En 2019, une première phase d’expérimentation sera lancée avec un objectif de 500 PME. En fonction des résultats, le dispositif sera généralisé, avec un objectif de 5 000 PME accompagnées d’ici 2022.
Ce mécanisme devrait s’autofinancer avec les remboursements réalisés avec les économies constatées.
Un soutien renforcé à l’innovation et aux filières d’excellence
Pour l’innovation plusieurs orientations sont fixées en particulier celles de soutenir la prise de risque et la croissance d’entreprises innovantes dans les secteurs émergents, comme l’intelligence artificielle, l’exploitation des mégadonnées ou la cybersécurité et d’accompagner la transformation de secteurs en mutation et l’évolution des modèles économiques (en matière de transition énergétique, de santé, de nouvelles mobilités…).
La filière aéronautique bénéficiera également du soutien public.
La transformation des filières agricoles et agroalimentaires comme l’agriculture, la pêche, l’agroalimentaire, le secteur forêt-bois sont particulièrement visés avec :
- L’adaptation des outils et le changement des pratiques,
- Le développement de la bioéconomie,
- Le renforcement des entreprises de l’aval des filières,
- Et le soutien à la recherche et à l’innovation.
Le GPI a plusieurs priorités parmi lesquelles la réponse aux défis du changement climatique qui nécessitera d’accompagner l’adaptation des systèmes de production et l’optimisation de la gestion de l’eau, le développement de la bioéconomie, la production d’énergies renouvelables (biomasse agricole, biomasse forestière) ou encore le renforcement des puits de carbone en forêt et la séquestration du carbone dans les sols agricoles ;
Il est également question de renforcer le soutien à la recherche et à l’innovation, notamment dans les domaines de la bio-économie, de l’agriculture numérique, du bio-contrôle, de la génétique, des biotechnologies et de l’innovation ouverte.
Le total des investissements dans les secteurs agricole, pêche, agroalimentaire et forêt-bois pourrait s’élever à 5 milliards d’euros sur la durée du quinquennat.
Les domaines émergents
- L’intelligence artificielle
- L’exploitation des mégadonnées
- La cybersécurité
- La bioéconomie
- La production d’énergies renouvelables.

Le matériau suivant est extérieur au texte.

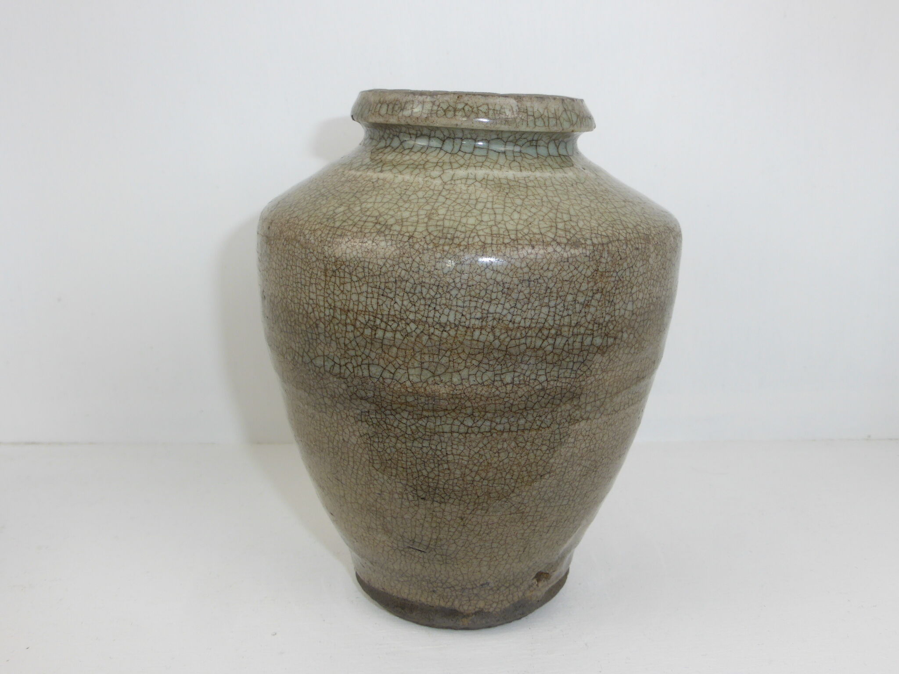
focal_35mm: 34
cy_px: 337
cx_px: 450
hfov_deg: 54.0
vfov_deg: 41.8
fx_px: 883
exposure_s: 1/80
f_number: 3.7
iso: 100
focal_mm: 6.1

Quid de la sphère publique ?
Gouvernement poursuit trois objectifs prioritaires dans le cadre du chantier Action publique 2022 :
- L’amélioration de la qualité et l’accessibilité des services publics, en accélérant leur transformation numérique
- La modernisation de l’environnement de travail des agents publics
- La baisse des dépenses publiques.
A noter qu’un fonds pour la transformation publique doté de 700 millions d’euros sera créé. Il financera, sur la base d’appels à projet auprès des Ministères et de leurs opérateurs, les coûts d’investissement au sens large (systèmes d’information, formation, frais de mise en place de nouveaux systèmes, coûts de réorganisation) nécessaires à la mise en œuvre de réformes structurelles, à fort potentiel d’amélioration du service et de réduction durable des dépenses publiques (un euro d’économies annuelles par euro investi à horizon de trois ans).
Formation
Le GPI comprend un pan très important consacré à la formation et au développement des compétences.
Sont particulièrement visés les jeunes décrocheurs, les demandeurs d’emploi les plus éloignés du marché du travail, la rénovation du premier cycle universitaire ou bien encore les expérimentations portées par l’éducation nationale.
(1) En innovation, le concept de « Vallée de la mort » représente la transition difficile entre la phase de recherche et la phase de commercialisation, déterminée principalement par les ressources financières seulement allouées aux meilleurs projets. Par extrapolation, dans le domaine de la créativité, le ratio entre la quantité, la qualité et la sélection des idées est représenté par le même cheminement.